Based on these experiences, the third-generation dynamic vision system dubbed Expectation-based, Multi-focal, Saccadic (EMS-) vision was designed, and realized with standard Commercial-Off-The-Shelf PC-components. It is centered on the notion of subjects, defined as real-world objects with the capability to perceive and to act. Perceptual and behavioral capabilities (e.g. the own ones and those of other subjects observed) are represented in three interconnected parallel levels, thus allowing autonomous checks for improving robustness of interpretation and for system stability.
A number of applications of EMS vision beyond driverless cars are described and demonstrated in videos, including autonomous aircraft landing with checks whether the runway is free of obstacles, low altitude mission performance of helicopters, grasping of free-floating objects in Space, and assistance systems for highway cruising with mixed guidance, using both human (lateral) and autonomous control (longitudinal with radar and vision).

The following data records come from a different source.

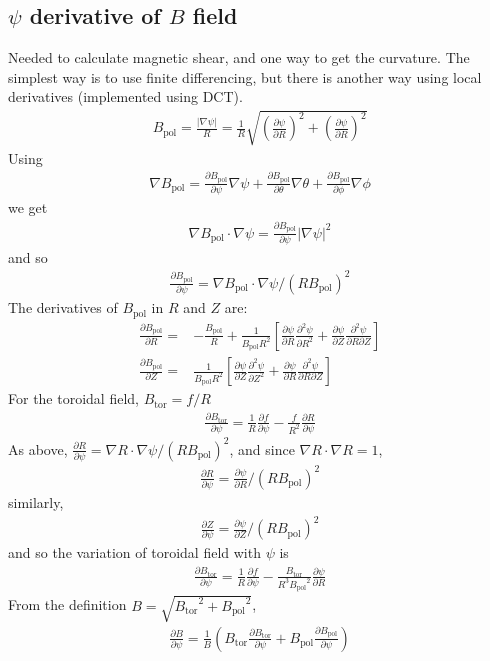 \documentclass[12pt]{article}
\newcommand{\deriv}[2]{\ensuremath{\frac{\partial #1}{\partial #2}}}
\newcommand{\dderiv}[2]{\ensuremath{\frac{\partial^2 #1}{\partial {#2}^2}}}
\newcommand{\Bp}{\ensuremath{B_{\text{pol}}}}
\newcommand{\Bt}{\ensuremath{B_{\text{tor}}}}
\begin{document}
\subsection{$\psi$ derivative of $B$ field}
Needed to calculate magnetic shear, and one way to get the curvature.
The simplest way is to use finite differencing, but there is another way
using local derivatives (implemented using DCT).
%
\begin{align*}
\Bp = \frac{\left|\nabla\psi\right|}{R} =
\frac{1}{R}\sqrt{\left(\deriv{\psi}{R}\right)^2 +
\left(\deriv{\psi}{R}\right)^2}
\end{align*}
%
Using
%
\begin{align*}
\nabla\Bp = \deriv{\Bp}{\psi}\nabla\psi + \deriv{\Bp}{\theta}\nabla\theta +
\deriv{\Bp}{\phi}\nabla\phi
\end{align*}
%
we get
%
\begin{align*}
\nabla\Bp \cdot\nabla\psi = \deriv{\Bp}{\psi}\left|\nabla\psi\right|^2
\end{align*}
%
and so
%
\begin{align*}
\deriv{\Bp}{\psi} = \nabla\Bp \cdot\nabla\psi / \left(R\Bp\right)^2
\end{align*}
%
The derivatives of $\Bp$ in $R$ and $Z$ are:
%
\begin{align*}
\deriv{\Bp}{R} =& -\frac{\Bp}{R} + \frac{1}{\Bp
R^2}\left[\deriv{\psi}{R}\dderiv{\psi}{R} +
\deriv{\psi}{Z}\frac{\partial^2\psi}{\partial R\partial Z}\right] \\
\deriv{\Bp}{Z} =& \frac{1}{\Bp R^2}\left[\deriv{\psi}{Z}\dderiv{\psi}{Z} +
\deriv{\psi}{R}\frac{\partial^2\psi}{\partial R\partial Z}\right]
\end{align*}
%
For the toroidal field, $\Bt = f/R$
%
\begin{align*}
\deriv{\Bt}{\psi} = \frac{1}{R}\deriv{f}{\psi} - \frac{f}{R^2}\deriv{R}{\psi}
\end{align*}
%
As above, $\deriv{R}{\psi} = \nabla R \cdot\nabla\psi / \left(R\Bp\right)^2$,
and since $\nabla R\cdot\nabla R = 1$,
%
\begin{align*}
\deriv{R}{\psi} = \deriv{\psi}{R} / \left(R\Bp\right)^2
\end{align*}
%
similarly,
%
\begin{align*}
\deriv{Z}{\psi} = \deriv{\psi}{Z} / \left(R\Bp\right)^2
\end{align*}
%
and so the variation of toroidal field with $\psi$ is
%
\begin{align*}
\deriv{\Bt}{\psi} = \frac{1}{R}\deriv{f}{\psi} -
\frac{\Bt}{R^3\Bp^2}\deriv{\psi}{R}
\end{align*}
%
From the definition $B=\sqrt{\Bt^2 + \Bp^2}$,
%
\begin{align*}
\deriv{B}{\psi} = \frac{1}{B}\left(\Bt\deriv{\Bt}{\psi} +
\Bp\deriv{\Bp}{\psi}\right)
\end{align*}
\end{document}
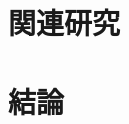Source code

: \documentclass[12pt,oneside]{report}
\begin{document}


\chapter{関連研究}
\label{RelatedWorks}



\chapter{結論}
\label{conc}



\end{document}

Next, the overall concept of dynamic vision based autonomous systems is reviewed, including key points with general applicability such as:

  • the deep integration of perception, decision making and actuation across three layers in the architecture via different methods in distributed computer systems;
  • the use of temporally extended adaptable maneuvers as mission elements, and
  • the modeling of individual subjects with specific capabilities, and objects with specific shapes and potential trajectories, to allow efficient adaptation to specific domains and situations.

The final portion of the talk turns to potential future applications, including autonomous mobile systems with increasingly powerful general intelligence. With the computing power available now, a variety of more complex applications are well within reach.